_Goal_:
Reproduce the passage of the Amar la Trama article that opens with the words "The album received" and closes with "Latin Grammy Awards.", swapping "commended" for "praised".

_Article_:
※
Studio album by Jorge Drexler
- Released: March 16, 2010
- Recorded: November 1 – November 4, 2009 at Cata Studios in Madrid, Spain
- Genre: Latin pop
- Length: 45:50
- Label: Warner
- Producer: Matías Cella

Jorge Drexler chronology
| Cara B (2008) | Amar la Trama (2010) | Bailar en la Cueva (2014) |

Singles from Amar la Trama
- "Una Canción Me Trajo Hasta Aquí" Released: February 2010;

= Amar la Trama =

Amar la Trama is the ninth studio album by Uruguayan recording artist Jorge Drexler. It was released by Warner Music on March 16, 2010, after a four-year gap since the release of his last album of original music. Drexler worked as co-producer, along with Matías Cella and Carles Campi Campón. The themes of the songs are his personal feelings inspired by journeys to Uruguay and Spain, his global wanderings, and the universal wonder of everyday moments.

The album received mostly positive reviews; critics commended Drexler's lyrics and his ability to perform live in front of a small audience during the recording sessions. The album entered the top five in Spain. The first single, "Una Canción Me Trajo Hasta Aquí", also received praise. La Trama Circular, a DVD documentary about the recording sessions, is included in the standard edition of the album. On September 8, 2010, Amar la Trama received four nominations for the 11th Latin Grammy Awards.

==Background==
In 2005, Jorge Drexler became the first Uruguayan to win an Academy Award for Best Original Song, for his composition "Al Otro lado del Río" from the film The Motorcycle Diaries. The following year, Drexler recorded and released 12 Segundos de Oscuridad (Twelve Seconds of Darkness), an album that received a Grammy Award nomination. In 2008, Cara B, a live album that includes his greatest hits along with cover versions of songs written by Leonard Cohen, Caetano Veloso, and Kiko Veneno, was released. Cara B also received a Grammy nomination. The same year, Drexler wrote the score for the film The City of Your Final Destination. During 2009, Drexler worked with Colombian performer Shakira on the Spanish-language versions of her singles "She Wolf" and "Did it Again", and recorded Amar la Trama in Madrid, Spain. Drexler described the album as playful, without "the melancholy and anguish" of 12 Segundos.

==Recording==
Amar la Trama was recorded from November 1–4, 2009, at Cata Studios in Madrid, in a television studio in front of a small audience who were selected in an online contest. He chose this format to avoid the "coldness" of the recording studio. Drexler was the lead vocalist and played guitar, and was joined by a band composed of additional guitarists, a rhythm section, a horn section, backup vocalists, and auxiliary musicians. All the tracks recorded were written by the singer, with the exception of "I Don't Worry About a Thing", a song by Mose Allison, which featured American pianist Ben Sidran. Leonor Watling performed vocals on the track "Toque de Queda"; Josemi Carmona is featured playing Spanish guitar on the song "Las Transeúntes". Drexler said, "In recent years I've realized that I sing better if I have an audience in front of me; I have learned to communicate better that way." The audience consisted of about 20 fans per session. This kept the musicians tense and alert; "the concentration was so great that it was perceived in the air, a silence so intense that you can hear it on the album." All the songs were available on the singer's official website prior to the album's release. The recording sessions were presented in the documentary La Trama Circular, directed by Ariel Hassan and Juan Aragonés. Drexler recorded the album with the working title of Mundo Abisal (Nether World), which refers to the deep sea and the inner world of people. He eventually settled on Amar la Trama (Loving the Plot) because he has a passion for the plot, "the space between the beginning and end, to be completed, in which things happen." The album cover is an original work by Manuel Rodríguez Arnabal.
※
_Dataset_:
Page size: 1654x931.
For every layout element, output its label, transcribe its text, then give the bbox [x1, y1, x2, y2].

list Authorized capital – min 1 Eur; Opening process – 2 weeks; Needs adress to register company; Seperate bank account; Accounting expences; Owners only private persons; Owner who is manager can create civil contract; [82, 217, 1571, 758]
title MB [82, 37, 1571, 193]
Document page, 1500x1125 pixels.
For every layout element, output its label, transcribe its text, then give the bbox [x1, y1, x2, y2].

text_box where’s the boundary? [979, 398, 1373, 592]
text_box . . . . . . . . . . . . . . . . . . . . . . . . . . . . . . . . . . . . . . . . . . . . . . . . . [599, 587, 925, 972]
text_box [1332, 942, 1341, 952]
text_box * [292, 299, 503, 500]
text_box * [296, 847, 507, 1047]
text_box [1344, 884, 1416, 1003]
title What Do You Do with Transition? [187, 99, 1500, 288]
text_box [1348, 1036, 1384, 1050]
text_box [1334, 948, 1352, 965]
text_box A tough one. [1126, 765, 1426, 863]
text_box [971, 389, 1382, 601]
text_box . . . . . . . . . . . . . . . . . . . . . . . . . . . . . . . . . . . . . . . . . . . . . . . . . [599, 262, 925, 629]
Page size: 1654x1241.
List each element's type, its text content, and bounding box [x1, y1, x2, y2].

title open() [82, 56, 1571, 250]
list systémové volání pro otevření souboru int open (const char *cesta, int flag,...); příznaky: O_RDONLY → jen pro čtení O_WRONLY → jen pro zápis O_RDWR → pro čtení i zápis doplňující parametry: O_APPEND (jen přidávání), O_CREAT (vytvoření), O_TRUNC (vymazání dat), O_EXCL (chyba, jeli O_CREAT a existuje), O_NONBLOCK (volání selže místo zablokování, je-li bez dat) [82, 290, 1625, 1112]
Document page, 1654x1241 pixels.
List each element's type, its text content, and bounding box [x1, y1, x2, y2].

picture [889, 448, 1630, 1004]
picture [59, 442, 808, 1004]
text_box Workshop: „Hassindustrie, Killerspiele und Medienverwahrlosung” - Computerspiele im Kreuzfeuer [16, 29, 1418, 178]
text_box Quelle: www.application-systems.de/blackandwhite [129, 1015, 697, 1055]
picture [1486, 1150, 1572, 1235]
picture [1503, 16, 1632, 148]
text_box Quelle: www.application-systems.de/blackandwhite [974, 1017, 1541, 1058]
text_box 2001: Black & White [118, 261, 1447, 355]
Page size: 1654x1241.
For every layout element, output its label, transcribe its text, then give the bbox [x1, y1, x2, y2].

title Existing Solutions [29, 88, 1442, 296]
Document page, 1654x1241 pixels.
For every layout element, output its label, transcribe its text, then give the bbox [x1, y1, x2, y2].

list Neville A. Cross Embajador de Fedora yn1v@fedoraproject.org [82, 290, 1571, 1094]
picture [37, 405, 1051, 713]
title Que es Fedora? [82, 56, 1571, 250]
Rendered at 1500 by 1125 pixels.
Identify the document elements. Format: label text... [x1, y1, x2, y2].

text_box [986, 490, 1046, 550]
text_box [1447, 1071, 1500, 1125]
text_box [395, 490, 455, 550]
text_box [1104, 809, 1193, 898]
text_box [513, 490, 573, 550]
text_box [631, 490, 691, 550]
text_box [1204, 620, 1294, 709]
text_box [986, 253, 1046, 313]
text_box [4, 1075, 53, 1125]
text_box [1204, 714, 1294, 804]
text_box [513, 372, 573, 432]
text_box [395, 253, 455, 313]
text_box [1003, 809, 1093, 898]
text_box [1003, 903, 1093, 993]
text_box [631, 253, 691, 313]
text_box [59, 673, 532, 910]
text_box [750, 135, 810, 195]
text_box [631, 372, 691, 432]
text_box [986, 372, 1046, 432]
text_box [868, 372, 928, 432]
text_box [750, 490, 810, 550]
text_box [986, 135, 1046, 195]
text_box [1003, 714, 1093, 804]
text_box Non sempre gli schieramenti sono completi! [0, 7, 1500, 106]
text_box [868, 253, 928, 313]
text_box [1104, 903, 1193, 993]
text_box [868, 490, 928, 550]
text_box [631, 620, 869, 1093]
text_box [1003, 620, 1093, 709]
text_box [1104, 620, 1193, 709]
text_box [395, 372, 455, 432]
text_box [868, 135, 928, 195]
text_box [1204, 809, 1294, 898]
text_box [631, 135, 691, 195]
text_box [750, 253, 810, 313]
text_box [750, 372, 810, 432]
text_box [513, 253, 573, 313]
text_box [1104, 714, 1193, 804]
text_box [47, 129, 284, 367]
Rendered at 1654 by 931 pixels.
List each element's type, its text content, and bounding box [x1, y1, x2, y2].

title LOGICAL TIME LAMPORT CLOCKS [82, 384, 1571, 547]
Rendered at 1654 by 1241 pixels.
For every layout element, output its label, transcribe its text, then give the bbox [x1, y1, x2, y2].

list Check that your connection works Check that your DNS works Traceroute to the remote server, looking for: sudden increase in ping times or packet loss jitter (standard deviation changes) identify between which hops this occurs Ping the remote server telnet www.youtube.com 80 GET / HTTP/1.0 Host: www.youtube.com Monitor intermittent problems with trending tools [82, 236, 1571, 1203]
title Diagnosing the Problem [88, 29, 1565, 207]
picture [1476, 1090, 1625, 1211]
※
_Task result_:
The album received mostly positive reviews; critics praised Drexler's lyrics and his ability to perform live in front of a small audience during the recording sessions. The album entered the top five in Spain. The first single, "Una Canción Me Trajo Hasta Aquí", also received praise. La Trama Circular, a DVD documentary about the recording sessions, is included in the standard edition of the album. On September 8, 2010, Amar la Trama received four nominations for the 11th Latin Grammy Awards.